EXERCISE GOAL
Start at the line with "NIST 800-100 (7:31)" in the records below, stop at the line with "TRANSITIONS", and return every line in that span exactly, the two end lines included.

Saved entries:
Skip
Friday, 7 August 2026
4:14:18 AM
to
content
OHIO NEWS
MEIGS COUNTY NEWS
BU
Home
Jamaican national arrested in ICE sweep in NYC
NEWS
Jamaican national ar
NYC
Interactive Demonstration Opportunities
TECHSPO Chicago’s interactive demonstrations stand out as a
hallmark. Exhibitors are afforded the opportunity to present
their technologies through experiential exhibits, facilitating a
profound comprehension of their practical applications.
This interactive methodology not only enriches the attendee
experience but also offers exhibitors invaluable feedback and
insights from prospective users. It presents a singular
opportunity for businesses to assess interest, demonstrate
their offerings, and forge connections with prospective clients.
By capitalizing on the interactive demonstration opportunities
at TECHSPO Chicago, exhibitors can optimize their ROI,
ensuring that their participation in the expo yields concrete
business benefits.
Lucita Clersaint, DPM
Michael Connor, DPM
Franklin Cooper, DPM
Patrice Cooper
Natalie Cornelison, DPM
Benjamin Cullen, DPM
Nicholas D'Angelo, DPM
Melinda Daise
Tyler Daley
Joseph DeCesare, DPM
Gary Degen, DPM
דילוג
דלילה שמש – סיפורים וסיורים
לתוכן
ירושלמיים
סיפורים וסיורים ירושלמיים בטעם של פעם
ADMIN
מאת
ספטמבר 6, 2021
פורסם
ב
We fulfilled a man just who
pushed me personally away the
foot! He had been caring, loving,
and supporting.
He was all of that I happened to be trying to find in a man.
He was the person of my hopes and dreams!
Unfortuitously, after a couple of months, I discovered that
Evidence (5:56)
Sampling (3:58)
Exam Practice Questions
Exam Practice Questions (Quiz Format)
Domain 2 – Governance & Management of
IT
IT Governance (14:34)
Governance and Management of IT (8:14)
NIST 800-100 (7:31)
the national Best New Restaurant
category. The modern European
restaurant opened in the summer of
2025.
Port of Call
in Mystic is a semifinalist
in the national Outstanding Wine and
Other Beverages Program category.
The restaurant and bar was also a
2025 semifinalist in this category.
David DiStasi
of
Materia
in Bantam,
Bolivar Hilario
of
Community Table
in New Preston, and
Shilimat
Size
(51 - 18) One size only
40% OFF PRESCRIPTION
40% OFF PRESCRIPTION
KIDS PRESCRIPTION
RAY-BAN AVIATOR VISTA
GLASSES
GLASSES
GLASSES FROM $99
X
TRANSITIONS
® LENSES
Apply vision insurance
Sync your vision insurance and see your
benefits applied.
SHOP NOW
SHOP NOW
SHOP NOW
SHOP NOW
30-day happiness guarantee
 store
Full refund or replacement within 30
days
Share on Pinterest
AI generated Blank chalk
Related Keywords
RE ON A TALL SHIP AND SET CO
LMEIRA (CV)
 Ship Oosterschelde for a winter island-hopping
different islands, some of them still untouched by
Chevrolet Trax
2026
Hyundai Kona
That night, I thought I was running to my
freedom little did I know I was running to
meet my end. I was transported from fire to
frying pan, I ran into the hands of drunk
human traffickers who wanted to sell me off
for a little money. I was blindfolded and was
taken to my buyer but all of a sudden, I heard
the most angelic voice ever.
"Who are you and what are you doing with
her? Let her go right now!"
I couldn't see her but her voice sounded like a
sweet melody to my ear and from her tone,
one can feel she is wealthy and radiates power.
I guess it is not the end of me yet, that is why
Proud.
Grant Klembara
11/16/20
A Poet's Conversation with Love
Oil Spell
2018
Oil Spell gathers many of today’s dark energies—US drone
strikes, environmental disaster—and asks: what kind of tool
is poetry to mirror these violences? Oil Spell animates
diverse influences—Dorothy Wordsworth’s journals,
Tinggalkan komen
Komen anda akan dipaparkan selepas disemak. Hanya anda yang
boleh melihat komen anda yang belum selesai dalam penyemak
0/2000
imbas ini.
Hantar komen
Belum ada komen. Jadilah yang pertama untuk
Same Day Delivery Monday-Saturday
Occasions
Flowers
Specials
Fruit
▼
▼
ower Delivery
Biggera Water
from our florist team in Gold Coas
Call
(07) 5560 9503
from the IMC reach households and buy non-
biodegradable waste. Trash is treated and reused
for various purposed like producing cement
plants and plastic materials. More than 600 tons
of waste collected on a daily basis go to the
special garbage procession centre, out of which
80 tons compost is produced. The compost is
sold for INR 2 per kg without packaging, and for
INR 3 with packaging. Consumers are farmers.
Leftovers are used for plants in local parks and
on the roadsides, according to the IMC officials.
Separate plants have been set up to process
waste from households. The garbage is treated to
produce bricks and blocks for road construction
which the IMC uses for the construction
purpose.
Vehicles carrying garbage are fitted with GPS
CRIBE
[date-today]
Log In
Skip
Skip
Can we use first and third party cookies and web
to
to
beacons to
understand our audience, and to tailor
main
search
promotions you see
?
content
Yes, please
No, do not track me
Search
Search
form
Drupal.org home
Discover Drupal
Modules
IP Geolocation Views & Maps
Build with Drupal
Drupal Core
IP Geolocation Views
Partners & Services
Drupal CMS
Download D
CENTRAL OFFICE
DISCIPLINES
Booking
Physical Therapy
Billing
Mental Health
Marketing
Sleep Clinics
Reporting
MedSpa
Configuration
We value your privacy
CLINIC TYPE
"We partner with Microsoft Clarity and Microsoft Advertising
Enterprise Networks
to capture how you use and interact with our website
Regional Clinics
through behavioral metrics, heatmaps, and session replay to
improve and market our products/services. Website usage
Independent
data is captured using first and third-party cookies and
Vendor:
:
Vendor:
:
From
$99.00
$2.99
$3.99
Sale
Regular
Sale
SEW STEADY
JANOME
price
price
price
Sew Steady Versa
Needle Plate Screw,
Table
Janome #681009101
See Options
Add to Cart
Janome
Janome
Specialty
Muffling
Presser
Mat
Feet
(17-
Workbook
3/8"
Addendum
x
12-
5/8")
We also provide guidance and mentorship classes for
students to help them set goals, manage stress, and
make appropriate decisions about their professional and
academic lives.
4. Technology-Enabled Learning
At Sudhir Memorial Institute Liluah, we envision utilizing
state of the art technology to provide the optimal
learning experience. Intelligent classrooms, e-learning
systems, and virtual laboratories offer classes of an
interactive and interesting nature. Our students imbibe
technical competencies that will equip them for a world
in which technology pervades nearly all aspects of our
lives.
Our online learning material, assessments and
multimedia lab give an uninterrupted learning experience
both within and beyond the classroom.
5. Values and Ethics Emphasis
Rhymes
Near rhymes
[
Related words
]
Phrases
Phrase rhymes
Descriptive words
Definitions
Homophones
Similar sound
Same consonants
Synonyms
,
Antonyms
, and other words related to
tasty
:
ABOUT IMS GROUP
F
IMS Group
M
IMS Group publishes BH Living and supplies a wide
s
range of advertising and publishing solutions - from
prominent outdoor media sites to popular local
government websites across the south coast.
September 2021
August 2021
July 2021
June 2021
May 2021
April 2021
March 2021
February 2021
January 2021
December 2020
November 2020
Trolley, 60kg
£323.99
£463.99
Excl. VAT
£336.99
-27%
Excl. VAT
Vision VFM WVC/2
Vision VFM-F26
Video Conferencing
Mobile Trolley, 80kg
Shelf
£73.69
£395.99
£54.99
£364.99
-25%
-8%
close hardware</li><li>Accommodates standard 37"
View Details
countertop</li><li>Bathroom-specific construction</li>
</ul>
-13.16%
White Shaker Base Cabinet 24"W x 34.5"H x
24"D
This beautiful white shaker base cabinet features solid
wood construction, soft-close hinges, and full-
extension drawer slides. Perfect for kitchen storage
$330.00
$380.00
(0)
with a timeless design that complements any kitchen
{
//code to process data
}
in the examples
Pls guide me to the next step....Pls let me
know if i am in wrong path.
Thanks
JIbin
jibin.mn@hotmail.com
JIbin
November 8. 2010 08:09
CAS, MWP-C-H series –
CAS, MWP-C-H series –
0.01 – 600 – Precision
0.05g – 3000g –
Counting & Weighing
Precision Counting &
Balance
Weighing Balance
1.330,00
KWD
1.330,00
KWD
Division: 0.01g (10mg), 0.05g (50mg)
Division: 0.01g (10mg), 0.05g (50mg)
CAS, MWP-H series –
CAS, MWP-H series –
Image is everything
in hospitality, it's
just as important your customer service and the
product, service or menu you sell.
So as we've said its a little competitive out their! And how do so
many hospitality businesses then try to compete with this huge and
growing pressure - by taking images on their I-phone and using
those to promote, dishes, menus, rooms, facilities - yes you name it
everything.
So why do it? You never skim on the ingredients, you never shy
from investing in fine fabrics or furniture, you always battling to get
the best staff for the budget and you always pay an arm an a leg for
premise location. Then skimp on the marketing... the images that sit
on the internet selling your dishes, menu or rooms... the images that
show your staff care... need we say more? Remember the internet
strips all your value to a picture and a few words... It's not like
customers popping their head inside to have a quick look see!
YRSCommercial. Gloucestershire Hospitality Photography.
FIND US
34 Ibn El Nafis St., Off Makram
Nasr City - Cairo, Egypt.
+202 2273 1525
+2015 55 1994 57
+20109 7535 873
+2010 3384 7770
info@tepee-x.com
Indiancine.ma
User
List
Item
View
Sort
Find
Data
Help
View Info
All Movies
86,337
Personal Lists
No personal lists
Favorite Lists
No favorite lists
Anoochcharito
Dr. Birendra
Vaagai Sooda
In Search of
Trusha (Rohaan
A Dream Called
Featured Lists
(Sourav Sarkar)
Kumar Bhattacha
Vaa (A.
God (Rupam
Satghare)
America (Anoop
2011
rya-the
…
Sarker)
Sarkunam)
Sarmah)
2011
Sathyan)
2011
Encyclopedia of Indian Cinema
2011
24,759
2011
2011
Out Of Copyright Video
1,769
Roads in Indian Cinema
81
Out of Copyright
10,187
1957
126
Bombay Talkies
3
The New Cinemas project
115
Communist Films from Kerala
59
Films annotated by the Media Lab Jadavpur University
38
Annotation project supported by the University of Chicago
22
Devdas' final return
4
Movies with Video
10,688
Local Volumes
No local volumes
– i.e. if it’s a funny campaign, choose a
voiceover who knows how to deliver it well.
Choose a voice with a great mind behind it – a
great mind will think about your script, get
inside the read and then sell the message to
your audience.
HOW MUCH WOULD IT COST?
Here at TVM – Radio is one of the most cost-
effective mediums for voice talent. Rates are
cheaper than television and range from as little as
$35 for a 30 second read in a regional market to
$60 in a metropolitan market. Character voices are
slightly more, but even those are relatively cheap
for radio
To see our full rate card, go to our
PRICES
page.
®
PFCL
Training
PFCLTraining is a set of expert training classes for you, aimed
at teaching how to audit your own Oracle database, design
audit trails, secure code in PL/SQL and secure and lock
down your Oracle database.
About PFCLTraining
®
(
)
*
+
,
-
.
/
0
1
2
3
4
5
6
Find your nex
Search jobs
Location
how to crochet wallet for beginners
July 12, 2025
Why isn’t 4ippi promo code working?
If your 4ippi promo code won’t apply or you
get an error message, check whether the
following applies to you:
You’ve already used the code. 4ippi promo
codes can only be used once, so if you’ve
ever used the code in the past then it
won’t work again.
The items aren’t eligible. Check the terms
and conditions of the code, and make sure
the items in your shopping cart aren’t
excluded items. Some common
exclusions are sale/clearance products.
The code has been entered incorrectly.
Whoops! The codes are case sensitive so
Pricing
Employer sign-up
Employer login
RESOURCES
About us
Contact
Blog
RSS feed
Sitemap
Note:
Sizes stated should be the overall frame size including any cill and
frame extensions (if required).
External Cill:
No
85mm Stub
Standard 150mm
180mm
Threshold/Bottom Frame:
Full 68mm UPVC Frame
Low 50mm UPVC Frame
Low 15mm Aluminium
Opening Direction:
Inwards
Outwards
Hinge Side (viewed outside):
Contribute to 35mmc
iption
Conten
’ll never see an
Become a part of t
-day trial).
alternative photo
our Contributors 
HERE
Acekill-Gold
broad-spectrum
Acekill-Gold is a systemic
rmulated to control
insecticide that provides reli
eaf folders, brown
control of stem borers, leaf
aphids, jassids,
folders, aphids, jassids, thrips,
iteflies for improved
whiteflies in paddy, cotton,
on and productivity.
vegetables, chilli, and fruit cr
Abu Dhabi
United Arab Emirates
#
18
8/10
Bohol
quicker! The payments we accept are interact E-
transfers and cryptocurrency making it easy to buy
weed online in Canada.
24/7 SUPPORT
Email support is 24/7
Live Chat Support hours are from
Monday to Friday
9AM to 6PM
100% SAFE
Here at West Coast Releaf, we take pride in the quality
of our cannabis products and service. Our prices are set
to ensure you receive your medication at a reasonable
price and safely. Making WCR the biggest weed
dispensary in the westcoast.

THE COMPLETED TASK
NIST 800-100 (7:31)
the national Best New Restaurant
category. The modern European
restaurant opened in the summer of
2025.
Port of Call
in Mystic is a semifinalist
in the national Outstanding Wine and
Other Beverages Program category.
The restaurant and bar was also a
2025 semifinalist in this category.
David DiStasi
of
Materia
in Bantam,
Bolivar Hilario
of
Community Table
in New Preston, and
Shilimat
Size
(51 - 18) One size only
40% OFF PRESCRIPTION
40% OFF PRESCRIPTION
KIDS PRESCRIPTION
RAY-BAN AVIATOR VISTA
GLASSES
GLASSES
GLASSES FROM $99
X
TRANSITIONS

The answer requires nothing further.